▶ THE PROBLEM:
Please rewrite the material below with every "attached" changed to "enclosed", leaving everything else the same.

▶ DATA FOR THIS EXERCISE:
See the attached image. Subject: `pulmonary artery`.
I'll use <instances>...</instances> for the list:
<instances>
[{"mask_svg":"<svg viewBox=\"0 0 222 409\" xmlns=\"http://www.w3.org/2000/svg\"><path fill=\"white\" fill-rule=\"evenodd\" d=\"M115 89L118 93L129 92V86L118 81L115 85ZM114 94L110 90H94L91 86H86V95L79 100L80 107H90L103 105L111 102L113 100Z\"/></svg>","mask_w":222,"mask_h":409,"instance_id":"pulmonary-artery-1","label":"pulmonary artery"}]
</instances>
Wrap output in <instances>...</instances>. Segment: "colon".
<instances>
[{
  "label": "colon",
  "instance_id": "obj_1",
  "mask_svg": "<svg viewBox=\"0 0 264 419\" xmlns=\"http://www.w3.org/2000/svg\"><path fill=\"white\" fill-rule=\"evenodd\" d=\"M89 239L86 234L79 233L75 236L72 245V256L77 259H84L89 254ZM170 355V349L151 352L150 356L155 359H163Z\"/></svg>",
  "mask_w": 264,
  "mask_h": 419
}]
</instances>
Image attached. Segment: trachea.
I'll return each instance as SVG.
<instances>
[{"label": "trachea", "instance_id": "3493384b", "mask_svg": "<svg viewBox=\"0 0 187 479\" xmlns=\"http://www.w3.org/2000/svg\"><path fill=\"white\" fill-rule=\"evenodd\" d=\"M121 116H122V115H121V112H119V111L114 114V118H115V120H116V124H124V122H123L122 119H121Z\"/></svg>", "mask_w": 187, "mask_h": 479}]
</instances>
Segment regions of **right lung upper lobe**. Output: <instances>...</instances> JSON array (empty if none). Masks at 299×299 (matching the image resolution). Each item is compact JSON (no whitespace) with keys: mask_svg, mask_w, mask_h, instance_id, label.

▶ COMPLETED EXERCISE:
See the enclosed image. Subject: `pulmonary artery`.
I'll use <instances>...</instances> for the list:
<instances>
[{"mask_svg":"<svg viewBox=\"0 0 222 409\" xmlns=\"http://www.w3.org/2000/svg\"><path fill=\"white\" fill-rule=\"evenodd\" d=\"M115 89L118 93L129 92V86L118 81L115 85ZM114 94L110 90H94L91 86H86V95L79 100L80 107H90L103 105L111 102L113 100Z\"/></svg>","mask_w":222,"mask_h":409,"instance_id":"pulmonary-artery-1","label":"pulmonary artery"}]
</instances>
Wrap output in <instances>...</instances>. Segment: "colon".
<instances>
[{
  "label": "colon",
  "instance_id": "obj_1",
  "mask_svg": "<svg viewBox=\"0 0 264 419\" xmlns=\"http://www.w3.org/2000/svg\"><path fill=\"white\" fill-rule=\"evenodd\" d=\"M89 239L86 234L79 233L75 236L72 245V256L77 259H84L89 254ZM170 355V349L151 352L150 356L155 359H163Z\"/></svg>",
  "mask_w": 264,
  "mask_h": 419
}]
</instances>
Image enclosed. Segment: trachea.
I'll return each instance as SVG.
<instances>
[{"label": "trachea", "instance_id": "3493384b", "mask_svg": "<svg viewBox=\"0 0 187 479\" xmlns=\"http://www.w3.org/2000/svg\"><path fill=\"white\" fill-rule=\"evenodd\" d=\"M121 116H122V115H121V112H119V111L114 114V118H115V120H116V124H124V122H123L122 119H121Z\"/></svg>", "mask_w": 187, "mask_h": 479}]
</instances>
Segment regions of **right lung upper lobe**. Output: <instances>...</instances> JSON array (empty if none). Masks at 299×299 (matching the image resolution). Each item is compact JSON (no whitespace) with keys: mask_svg, mask_w, mask_h, instance_id, label.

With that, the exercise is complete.